Como deja claro Botto, la invisibilidad de los más débiles sería imposible sin la complicidad de la mayoría de ese “nosotros” que cree ser una categoría diferente y superior dentro de la escala humana. Pues las actitudes racistas y xenófobas, en efecto, no son privativas de quienes nos gobiernan y de quienes siguen sus consignas en los medios de comunicación, sino que además están profundamente arraigadas en una sociedad que nunca aprendió a ser democrática y que demasiado a menudo olvida su naturaleza histórica: la de un país de emigrantes que ahora, tras un breve lapso, recupera de pronto la identidad que creía perdida. A este tema del cinismo español en las últimas cuatro décadas, hoy más vigente que nunca, dedica Botto un lúcido capítulo que deberá ser ampliado en los próximos años.

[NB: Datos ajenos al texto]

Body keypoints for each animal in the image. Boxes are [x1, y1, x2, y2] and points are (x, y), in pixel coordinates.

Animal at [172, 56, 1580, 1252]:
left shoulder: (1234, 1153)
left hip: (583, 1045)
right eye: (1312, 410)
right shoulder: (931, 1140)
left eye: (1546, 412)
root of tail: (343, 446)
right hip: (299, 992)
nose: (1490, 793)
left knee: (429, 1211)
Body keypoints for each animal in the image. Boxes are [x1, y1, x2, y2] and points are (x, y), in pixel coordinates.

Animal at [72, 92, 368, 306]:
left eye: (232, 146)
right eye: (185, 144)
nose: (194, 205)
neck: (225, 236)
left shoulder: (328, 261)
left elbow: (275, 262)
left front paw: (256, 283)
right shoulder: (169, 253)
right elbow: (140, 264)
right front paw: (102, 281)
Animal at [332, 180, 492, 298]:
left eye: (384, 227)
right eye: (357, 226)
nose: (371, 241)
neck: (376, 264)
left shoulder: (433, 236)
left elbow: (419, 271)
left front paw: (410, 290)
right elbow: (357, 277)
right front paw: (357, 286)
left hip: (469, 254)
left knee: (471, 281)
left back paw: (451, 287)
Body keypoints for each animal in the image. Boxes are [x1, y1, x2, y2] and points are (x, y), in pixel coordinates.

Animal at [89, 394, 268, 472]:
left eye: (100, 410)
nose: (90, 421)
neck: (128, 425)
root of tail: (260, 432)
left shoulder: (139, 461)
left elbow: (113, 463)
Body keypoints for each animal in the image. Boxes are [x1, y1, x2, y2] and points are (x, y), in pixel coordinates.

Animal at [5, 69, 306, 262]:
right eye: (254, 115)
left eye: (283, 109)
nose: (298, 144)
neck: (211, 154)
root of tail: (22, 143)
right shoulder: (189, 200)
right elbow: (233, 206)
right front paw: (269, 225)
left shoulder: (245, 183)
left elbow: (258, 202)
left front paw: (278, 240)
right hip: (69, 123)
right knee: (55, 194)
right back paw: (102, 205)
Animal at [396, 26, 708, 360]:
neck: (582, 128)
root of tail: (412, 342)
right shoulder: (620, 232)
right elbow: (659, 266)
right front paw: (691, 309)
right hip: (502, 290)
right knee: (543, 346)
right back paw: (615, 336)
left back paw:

Confiesa el autor en estas páginas su sorpresa ante el hecho de que su libro haya sido publicado en una colección de “no ficción”. Lo que parece indicar que por una vez nuestra industria editorial ha entendido el contenido y las motivaciones de la obra que ella misma publica. De ficción estamos rodeados y en ella vivimos cómodamente. Es la no ficción la que llevamos mal, la que no queremos ver y de la que a veces, pese a todo, nos llegan señales, como las Madres de la Plaza de Mayo nos las enviaron un día, como los inmigrantes muertos en campos de concentración a los que nos gusta dar otro nombre o como este libro, que debería ser leído por quienes vieron la obra y por quienes no la vieron, y por cualquiera que crea que “derechos humanos” son más que bellas palabras.